French President Emmanuel Macron was to address the nation on Wednesday as a surging Covid epidemic is forcing hospitals in many parts of France to the breaking point.
French President Emmanuel Macron was to address the nation on Wednesday as a surging Covid epidemic is forcing hospitals in many parts of France to the breaking point. Ludovic MARIN POOL/AFP

French President Emmanuel Macron will make a prime-time address to the nation on Wednesday, his office has announced. The president’s first address since November comes as the Covid epidemic worsens, with many hospitals overloaded.


The French president is under increasing pressure to confront a situation in which hospitals are overwhelmed with Covid-19 patients.

In his televised address at 8pm, he is expected to respond to criticism that he has allowed the epidemic run out of control.

Namely, Macron has drawn fire from opposition politicians and some medical experts for refusing to impose a nationwide lockdown sooner, despite warning signs that a more contagious variant of the virus causing Covid-19 was becoming dominant.

At the end of January, Macron opted not to heed the advice of scientific advisors and follow Britain, Germany and other neighbours in imposing a new national lockdown.

For some time, the wager appeared to pay off, with case numbers stable around 20,000 per day through much of February and the country in a state of semi-openness, under a 6pm curfew but with shops and schools open.

But France’s vaccine campaign was slow to take off during that period, and the epidemic accelerated in March, with daily cases now hovering around 40,000 and hospitals in several regions reporting they are overflowing.

Macron’s first national address since announcing the gradual end to a second lockdown last November will follow a weekly meeting of the group of top cabinet ministers and the special health council that has the final say on Covid restrictions.

Over peak of second wave

Rather than impose a third lockdown, Macron’s administration has trumpeted what it calls a “third way” to manage the crisis, seeking measures designed to limit the spread of the virus without stay-at-home orders that come with significant mental health and economic consequences.

Restrictions that came into effect on 20 March affect about a third of the population, closing some shops and limiting travel but tolerating limited outdoor gatherings.

The alarming situation in schools in the most affected regions has received much media attention in recent days. New rules for closing classrooms entered effect on Monday.

France’s government has remained steadfast in its committed to keep schools open since after the end of the first lockdown last June, but is under new pressure to address the situation. Paris Mayor Anne Hidalgo called Wednesday for schools in the capital to be closed.

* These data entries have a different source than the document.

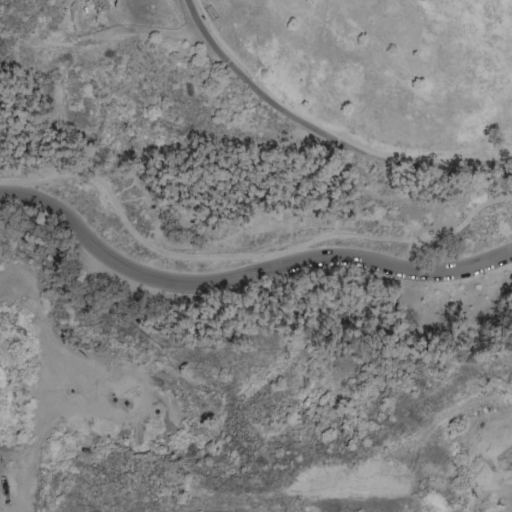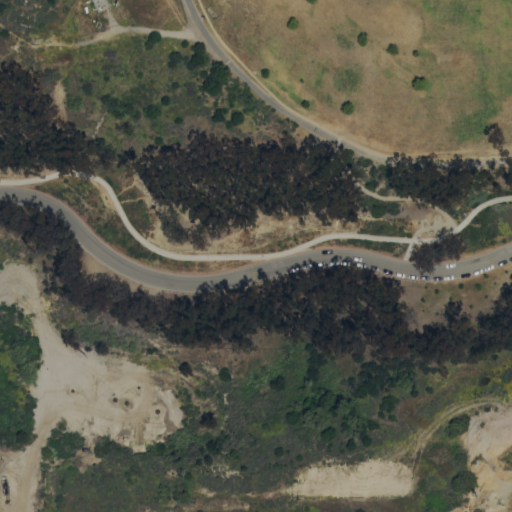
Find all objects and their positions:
building: (100, 4)
road: (249, 82)
road: (422, 164)
road: (386, 197)
road: (415, 234)
road: (245, 256)
road: (245, 274)
petroleum well: (4, 485)
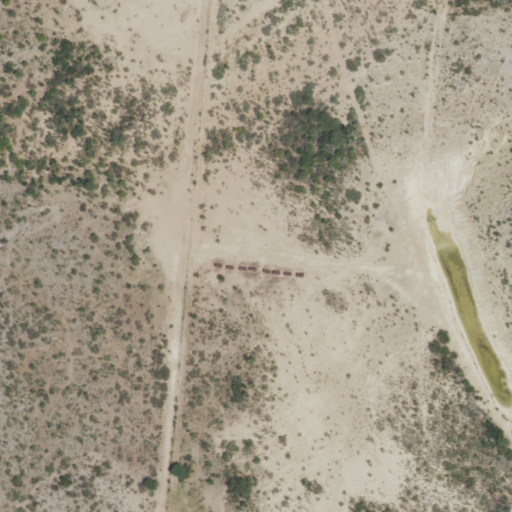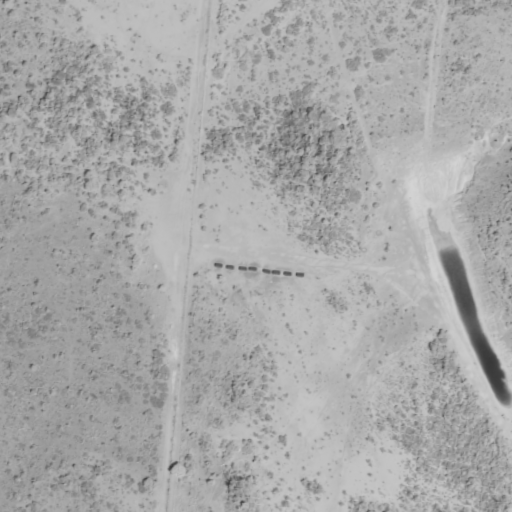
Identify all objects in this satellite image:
road: (416, 217)
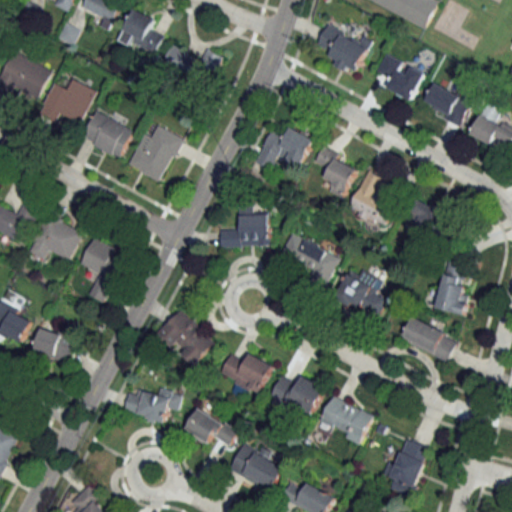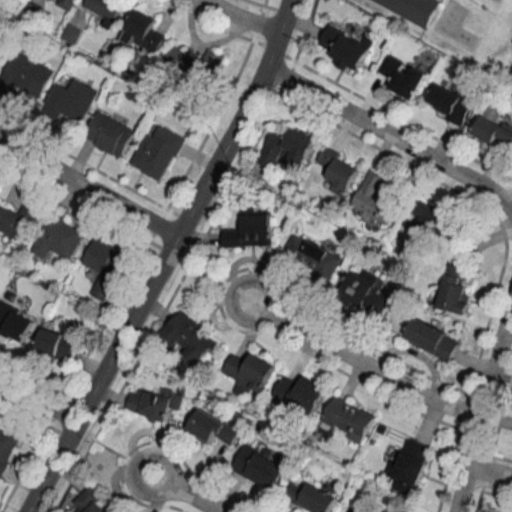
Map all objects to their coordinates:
building: (412, 9)
building: (106, 10)
road: (239, 18)
building: (143, 32)
building: (71, 33)
building: (345, 48)
building: (0, 58)
building: (196, 64)
building: (510, 72)
building: (25, 76)
building: (403, 76)
building: (73, 100)
building: (449, 103)
building: (495, 131)
building: (110, 134)
building: (287, 147)
road: (219, 150)
building: (158, 151)
building: (339, 170)
road: (485, 187)
road: (88, 188)
building: (374, 200)
building: (429, 215)
building: (19, 220)
building: (250, 231)
building: (58, 238)
building: (312, 256)
building: (105, 267)
building: (455, 286)
building: (364, 292)
building: (15, 321)
building: (189, 337)
building: (431, 338)
building: (57, 344)
road: (360, 368)
building: (249, 371)
building: (300, 394)
road: (37, 401)
building: (154, 403)
road: (83, 404)
building: (348, 418)
building: (212, 427)
building: (7, 446)
road: (472, 447)
building: (259, 467)
building: (410, 467)
road: (488, 476)
road: (459, 491)
road: (175, 494)
building: (310, 498)
building: (90, 503)
building: (396, 510)
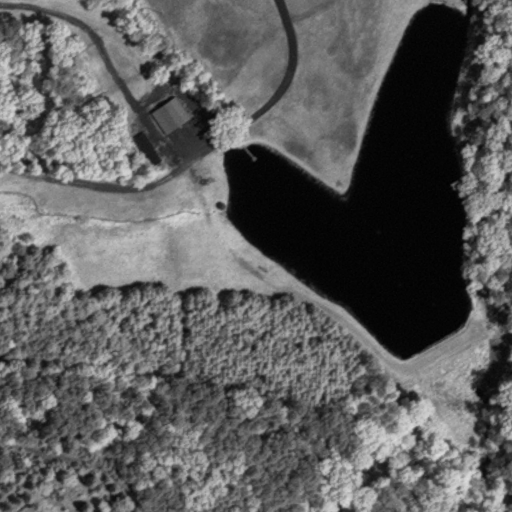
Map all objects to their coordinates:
building: (266, 64)
road: (269, 103)
building: (171, 115)
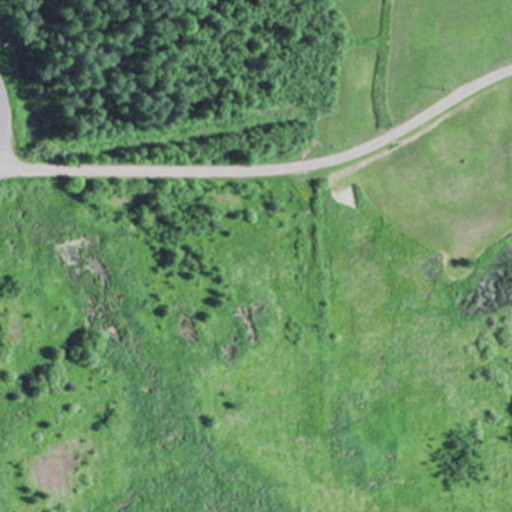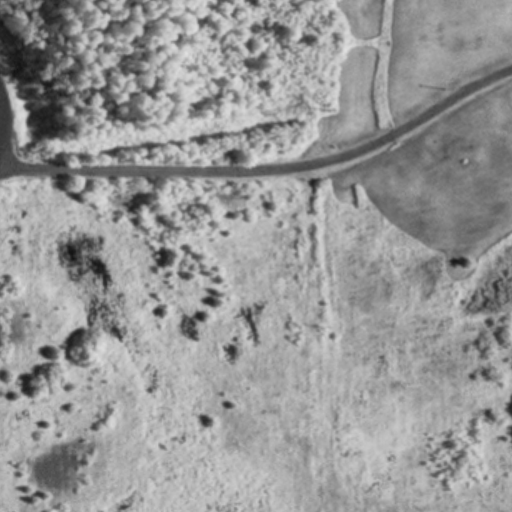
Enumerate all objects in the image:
road: (1, 123)
road: (265, 168)
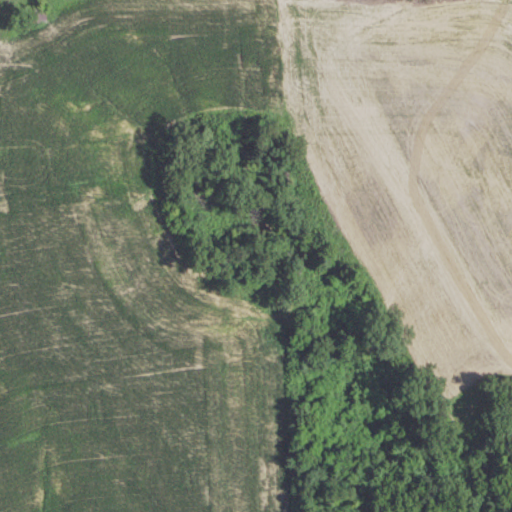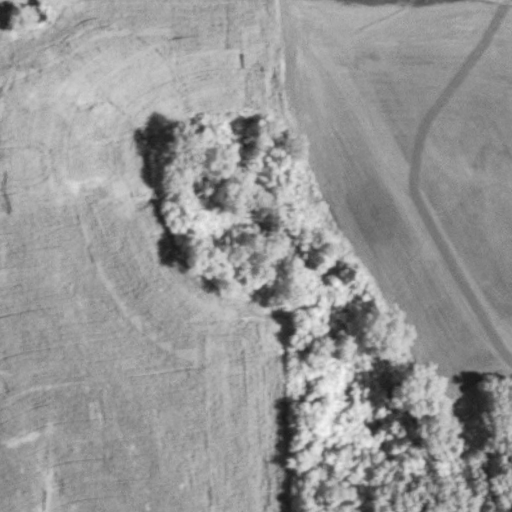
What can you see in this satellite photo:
building: (32, 14)
crop: (237, 235)
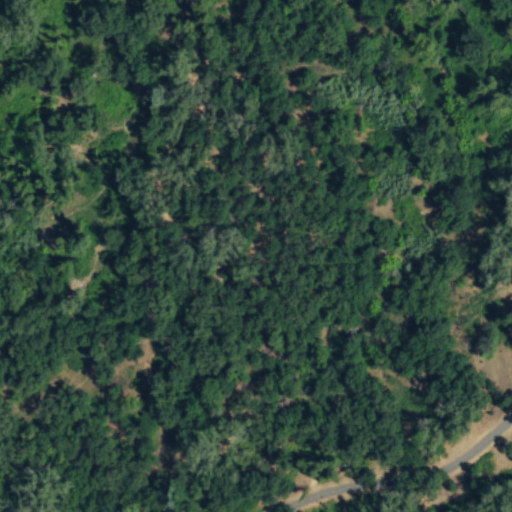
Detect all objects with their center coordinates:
park: (256, 255)
road: (403, 478)
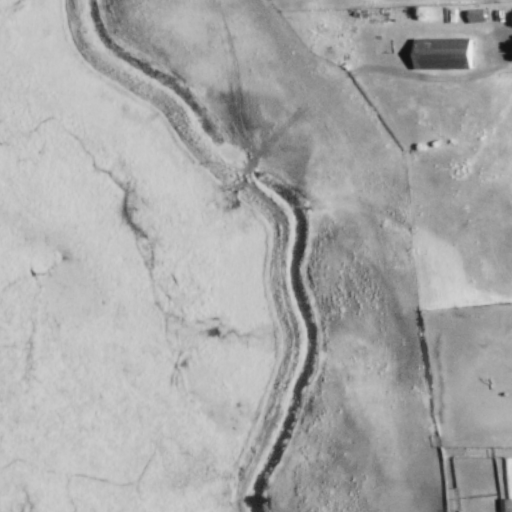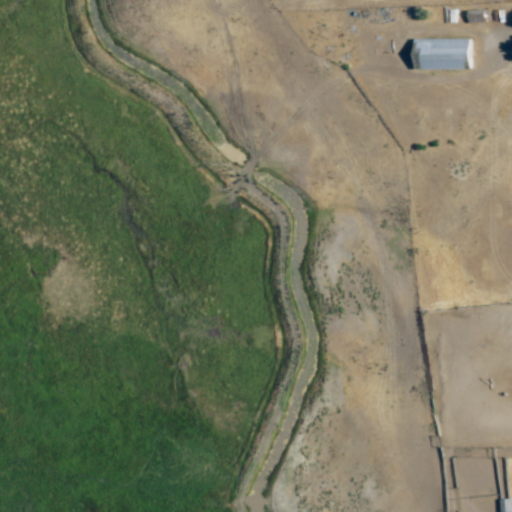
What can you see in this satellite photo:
building: (441, 54)
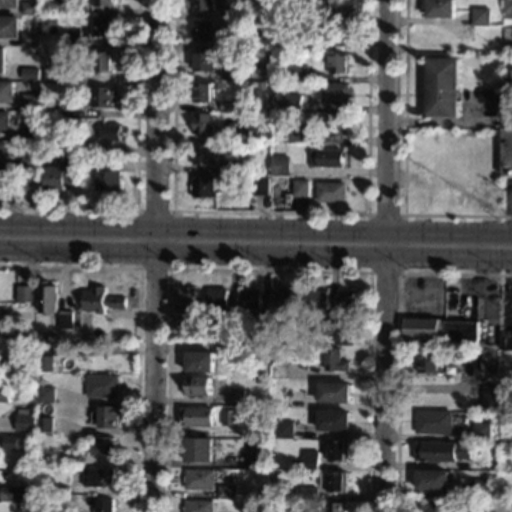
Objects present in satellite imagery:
building: (9, 3)
building: (9, 3)
building: (104, 3)
building: (104, 3)
building: (203, 4)
building: (54, 5)
building: (204, 5)
building: (54, 6)
building: (507, 6)
building: (31, 8)
building: (440, 8)
building: (507, 8)
building: (440, 9)
building: (231, 12)
building: (343, 12)
building: (480, 16)
building: (480, 16)
building: (508, 16)
building: (340, 18)
building: (9, 26)
building: (103, 26)
building: (9, 27)
building: (103, 27)
building: (203, 30)
building: (203, 30)
building: (31, 39)
building: (31, 39)
building: (73, 39)
building: (319, 39)
building: (230, 40)
building: (2, 59)
building: (2, 60)
building: (204, 60)
building: (104, 61)
building: (204, 61)
building: (103, 62)
building: (338, 63)
building: (339, 63)
building: (231, 72)
building: (299, 72)
building: (31, 73)
building: (297, 73)
building: (30, 74)
building: (52, 74)
building: (53, 74)
building: (231, 74)
building: (507, 82)
building: (507, 84)
building: (262, 85)
building: (442, 87)
building: (442, 87)
building: (6, 91)
building: (6, 91)
building: (203, 92)
building: (203, 92)
building: (335, 93)
building: (335, 93)
building: (486, 95)
building: (486, 95)
building: (102, 96)
building: (103, 97)
building: (31, 102)
building: (31, 102)
building: (293, 102)
building: (294, 102)
building: (52, 109)
building: (507, 119)
building: (4, 121)
building: (4, 121)
building: (204, 122)
building: (203, 123)
building: (338, 125)
building: (339, 126)
building: (32, 132)
building: (101, 132)
building: (112, 132)
building: (250, 133)
building: (250, 133)
building: (295, 133)
building: (297, 133)
building: (50, 142)
building: (2, 151)
building: (506, 151)
building: (507, 151)
building: (2, 152)
building: (202, 154)
building: (45, 155)
building: (203, 155)
building: (327, 158)
building: (328, 158)
road: (404, 161)
building: (30, 162)
building: (280, 165)
building: (281, 165)
building: (230, 168)
road: (136, 173)
building: (108, 176)
building: (58, 177)
building: (108, 177)
building: (57, 178)
building: (13, 180)
building: (290, 183)
building: (204, 186)
building: (260, 186)
building: (204, 187)
building: (301, 188)
building: (301, 188)
building: (330, 191)
building: (331, 192)
road: (271, 212)
road: (256, 230)
road: (255, 251)
road: (156, 255)
road: (385, 255)
road: (169, 264)
road: (401, 270)
road: (512, 274)
building: (26, 293)
building: (26, 294)
building: (49, 297)
building: (49, 298)
building: (217, 298)
building: (185, 299)
building: (251, 299)
building: (251, 299)
building: (281, 299)
building: (315, 299)
building: (320, 299)
building: (101, 300)
building: (102, 300)
building: (217, 300)
building: (281, 300)
building: (348, 301)
building: (347, 302)
building: (187, 305)
building: (66, 319)
building: (66, 319)
road: (137, 320)
building: (228, 324)
building: (5, 326)
building: (329, 326)
building: (2, 329)
building: (422, 329)
building: (260, 330)
building: (440, 330)
building: (461, 331)
building: (293, 336)
building: (343, 336)
building: (344, 337)
building: (506, 338)
building: (506, 339)
building: (63, 346)
building: (47, 360)
building: (336, 360)
building: (336, 360)
building: (49, 361)
building: (200, 361)
building: (489, 361)
building: (489, 361)
building: (201, 362)
building: (429, 362)
building: (4, 363)
building: (428, 363)
building: (279, 370)
building: (199, 385)
building: (103, 386)
building: (104, 386)
building: (198, 386)
building: (335, 392)
building: (335, 392)
building: (4, 394)
building: (47, 394)
building: (289, 394)
building: (3, 395)
building: (47, 395)
building: (490, 396)
building: (238, 397)
building: (238, 397)
building: (488, 398)
building: (198, 416)
building: (109, 417)
building: (109, 417)
building: (198, 417)
building: (230, 417)
building: (230, 417)
building: (334, 420)
building: (334, 420)
building: (434, 421)
building: (435, 422)
building: (26, 423)
building: (26, 423)
building: (45, 424)
building: (46, 425)
building: (285, 428)
building: (286, 429)
building: (482, 429)
building: (481, 431)
building: (14, 442)
building: (15, 442)
building: (106, 446)
building: (104, 447)
building: (200, 449)
road: (366, 449)
building: (200, 450)
building: (339, 450)
building: (444, 451)
building: (338, 452)
building: (442, 452)
building: (255, 456)
building: (258, 457)
building: (73, 458)
building: (310, 459)
building: (310, 459)
building: (494, 468)
building: (100, 476)
building: (100, 476)
building: (200, 479)
building: (325, 479)
building: (434, 479)
building: (506, 479)
building: (200, 480)
building: (434, 480)
building: (338, 481)
building: (335, 482)
building: (482, 488)
building: (66, 490)
building: (227, 491)
building: (227, 492)
building: (308, 492)
building: (13, 493)
building: (308, 493)
building: (13, 494)
building: (104, 505)
building: (105, 505)
building: (437, 505)
building: (438, 505)
building: (199, 506)
building: (199, 506)
building: (337, 507)
building: (337, 507)
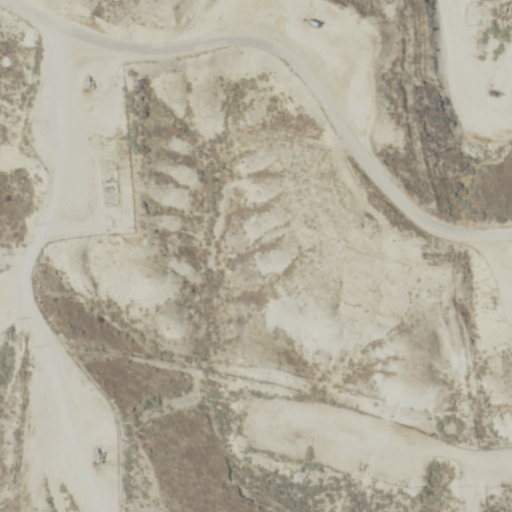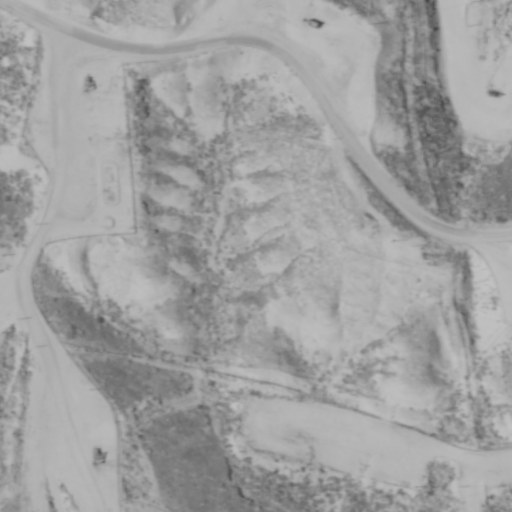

With more than 5,000 Covid-19 patients now occupying France’s ICU beds, the health system has surpassed the peak of the second wave in November. Paris hospital officials have warned they will be faced with the difficult task of  selecting patients for intensive care based on their chances of survival.

Prime Minister Jean Castex will take part in parliamentary debates over the country’s response to the epidemic in the National Assembly and the Senate on Thursday.